**** GIVEN INFORMATION ****

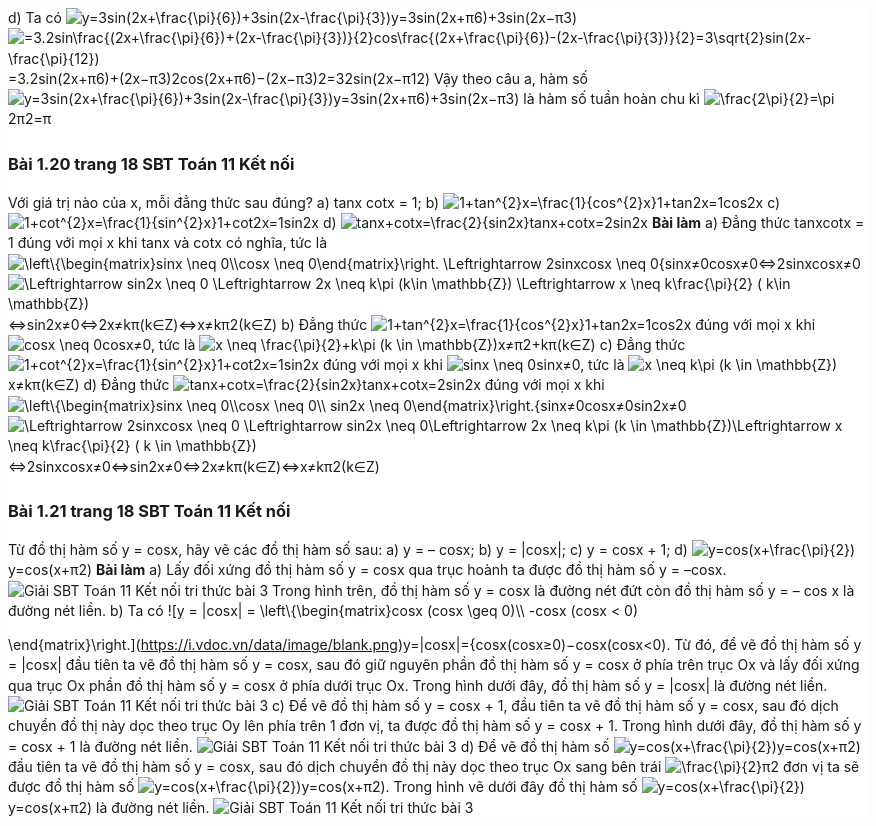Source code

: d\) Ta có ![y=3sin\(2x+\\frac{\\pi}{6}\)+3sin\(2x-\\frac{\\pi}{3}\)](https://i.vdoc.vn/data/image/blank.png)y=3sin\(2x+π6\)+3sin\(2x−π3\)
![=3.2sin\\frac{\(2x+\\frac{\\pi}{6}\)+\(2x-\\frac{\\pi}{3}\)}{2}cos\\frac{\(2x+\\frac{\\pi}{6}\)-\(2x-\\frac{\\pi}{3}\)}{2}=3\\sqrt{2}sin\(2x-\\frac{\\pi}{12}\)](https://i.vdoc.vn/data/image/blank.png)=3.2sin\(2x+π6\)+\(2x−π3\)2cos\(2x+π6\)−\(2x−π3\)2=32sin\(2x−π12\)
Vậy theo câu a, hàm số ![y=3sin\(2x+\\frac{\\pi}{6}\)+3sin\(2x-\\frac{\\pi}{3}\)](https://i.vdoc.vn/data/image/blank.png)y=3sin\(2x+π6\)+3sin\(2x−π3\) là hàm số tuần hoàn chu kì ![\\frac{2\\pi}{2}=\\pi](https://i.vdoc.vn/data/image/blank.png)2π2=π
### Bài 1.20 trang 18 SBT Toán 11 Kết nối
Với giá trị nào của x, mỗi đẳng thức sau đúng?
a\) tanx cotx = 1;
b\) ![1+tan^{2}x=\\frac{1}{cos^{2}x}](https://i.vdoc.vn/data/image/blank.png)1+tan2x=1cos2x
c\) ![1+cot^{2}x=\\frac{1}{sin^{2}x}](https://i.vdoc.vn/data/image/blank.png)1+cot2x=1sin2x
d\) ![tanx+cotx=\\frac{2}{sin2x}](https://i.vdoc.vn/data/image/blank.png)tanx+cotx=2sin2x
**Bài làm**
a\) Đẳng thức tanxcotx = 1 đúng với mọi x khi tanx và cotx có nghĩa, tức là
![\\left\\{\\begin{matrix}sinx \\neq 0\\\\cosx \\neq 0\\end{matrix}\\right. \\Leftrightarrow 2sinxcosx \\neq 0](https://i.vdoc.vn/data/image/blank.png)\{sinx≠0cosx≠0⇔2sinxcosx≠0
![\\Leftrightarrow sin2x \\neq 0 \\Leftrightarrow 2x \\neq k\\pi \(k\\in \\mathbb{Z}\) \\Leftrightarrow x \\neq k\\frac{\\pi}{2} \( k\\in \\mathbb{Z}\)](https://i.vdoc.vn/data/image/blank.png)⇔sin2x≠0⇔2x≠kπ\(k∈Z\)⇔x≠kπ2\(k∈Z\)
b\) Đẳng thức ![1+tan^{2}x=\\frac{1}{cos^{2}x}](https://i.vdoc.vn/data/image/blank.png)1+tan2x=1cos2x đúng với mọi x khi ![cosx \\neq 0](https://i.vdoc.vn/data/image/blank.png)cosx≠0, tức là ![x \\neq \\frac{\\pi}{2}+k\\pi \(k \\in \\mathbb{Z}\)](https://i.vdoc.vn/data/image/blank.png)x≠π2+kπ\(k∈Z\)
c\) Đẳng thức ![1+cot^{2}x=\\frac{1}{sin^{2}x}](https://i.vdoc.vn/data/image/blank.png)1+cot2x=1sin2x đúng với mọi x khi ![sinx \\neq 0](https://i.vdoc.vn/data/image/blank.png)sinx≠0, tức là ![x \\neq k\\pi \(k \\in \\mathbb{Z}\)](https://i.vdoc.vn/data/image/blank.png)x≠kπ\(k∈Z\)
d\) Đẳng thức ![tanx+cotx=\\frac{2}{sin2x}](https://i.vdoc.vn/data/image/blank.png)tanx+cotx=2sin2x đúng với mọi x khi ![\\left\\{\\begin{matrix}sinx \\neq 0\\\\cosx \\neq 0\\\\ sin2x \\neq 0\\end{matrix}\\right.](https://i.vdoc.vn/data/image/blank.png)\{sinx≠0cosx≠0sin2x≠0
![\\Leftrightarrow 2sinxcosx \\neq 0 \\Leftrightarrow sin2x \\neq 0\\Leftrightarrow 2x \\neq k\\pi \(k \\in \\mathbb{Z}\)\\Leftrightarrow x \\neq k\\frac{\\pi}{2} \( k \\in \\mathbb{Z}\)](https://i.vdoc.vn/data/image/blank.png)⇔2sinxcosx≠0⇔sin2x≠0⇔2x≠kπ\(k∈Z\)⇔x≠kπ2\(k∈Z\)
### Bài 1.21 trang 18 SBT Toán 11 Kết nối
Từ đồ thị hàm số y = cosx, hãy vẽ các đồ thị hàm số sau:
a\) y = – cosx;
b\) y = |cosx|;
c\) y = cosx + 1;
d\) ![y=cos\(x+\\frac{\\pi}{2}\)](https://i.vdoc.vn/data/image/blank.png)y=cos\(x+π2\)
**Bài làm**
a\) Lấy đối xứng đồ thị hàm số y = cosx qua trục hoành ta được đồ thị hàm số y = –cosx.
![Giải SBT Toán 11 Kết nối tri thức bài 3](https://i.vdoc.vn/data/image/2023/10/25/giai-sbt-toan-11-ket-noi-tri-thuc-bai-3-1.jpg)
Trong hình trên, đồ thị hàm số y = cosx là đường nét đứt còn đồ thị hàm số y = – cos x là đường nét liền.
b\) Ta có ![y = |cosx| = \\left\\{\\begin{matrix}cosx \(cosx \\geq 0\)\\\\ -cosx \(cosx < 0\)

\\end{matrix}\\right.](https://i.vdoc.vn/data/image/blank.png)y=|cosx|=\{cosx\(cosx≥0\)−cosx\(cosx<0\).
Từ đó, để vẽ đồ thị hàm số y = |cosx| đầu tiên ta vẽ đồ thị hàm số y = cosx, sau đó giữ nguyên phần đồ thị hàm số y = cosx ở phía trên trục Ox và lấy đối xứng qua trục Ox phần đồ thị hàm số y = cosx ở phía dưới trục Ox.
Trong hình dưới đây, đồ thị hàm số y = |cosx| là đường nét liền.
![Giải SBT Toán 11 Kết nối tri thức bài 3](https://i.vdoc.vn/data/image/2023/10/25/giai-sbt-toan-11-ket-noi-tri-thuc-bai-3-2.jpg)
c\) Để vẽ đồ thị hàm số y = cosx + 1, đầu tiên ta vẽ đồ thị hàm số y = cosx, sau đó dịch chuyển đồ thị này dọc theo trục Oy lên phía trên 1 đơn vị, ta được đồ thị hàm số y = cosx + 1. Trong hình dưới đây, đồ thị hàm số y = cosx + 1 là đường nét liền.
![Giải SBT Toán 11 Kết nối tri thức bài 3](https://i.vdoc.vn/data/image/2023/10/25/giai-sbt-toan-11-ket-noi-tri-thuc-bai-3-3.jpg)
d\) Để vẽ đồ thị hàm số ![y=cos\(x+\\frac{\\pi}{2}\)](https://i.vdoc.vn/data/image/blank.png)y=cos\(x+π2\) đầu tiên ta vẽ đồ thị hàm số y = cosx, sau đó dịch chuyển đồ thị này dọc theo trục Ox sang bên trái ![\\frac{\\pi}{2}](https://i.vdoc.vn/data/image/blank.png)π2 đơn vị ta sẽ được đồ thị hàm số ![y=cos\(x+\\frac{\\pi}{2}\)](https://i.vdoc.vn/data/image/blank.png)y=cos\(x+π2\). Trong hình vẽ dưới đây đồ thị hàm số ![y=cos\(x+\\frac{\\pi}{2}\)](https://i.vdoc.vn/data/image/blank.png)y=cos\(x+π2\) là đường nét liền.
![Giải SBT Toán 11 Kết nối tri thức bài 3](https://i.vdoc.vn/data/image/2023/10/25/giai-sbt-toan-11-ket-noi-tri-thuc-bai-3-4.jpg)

****

**WHAT YOU WILL DO**
Please tally the lines above that include the word "Giải" and answer with the number by itself.

**TASK SOLUTION**
4